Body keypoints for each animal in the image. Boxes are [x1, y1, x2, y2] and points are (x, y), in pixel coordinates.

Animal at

◆ ◆ ◆

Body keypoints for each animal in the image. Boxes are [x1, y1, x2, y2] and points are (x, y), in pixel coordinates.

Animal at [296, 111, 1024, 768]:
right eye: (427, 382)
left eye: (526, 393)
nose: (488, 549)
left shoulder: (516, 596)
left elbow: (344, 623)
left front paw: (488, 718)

◆ ◆ ◆

• EXERCISE AIM: Search the listing for "left" and copy each line holding it.

• OUTPUT FOR THIS EXERCISE:
left eye: (526, 393)
left shoulder: (516, 596)
left elbow: (344, 623)
left front paw: (488, 718)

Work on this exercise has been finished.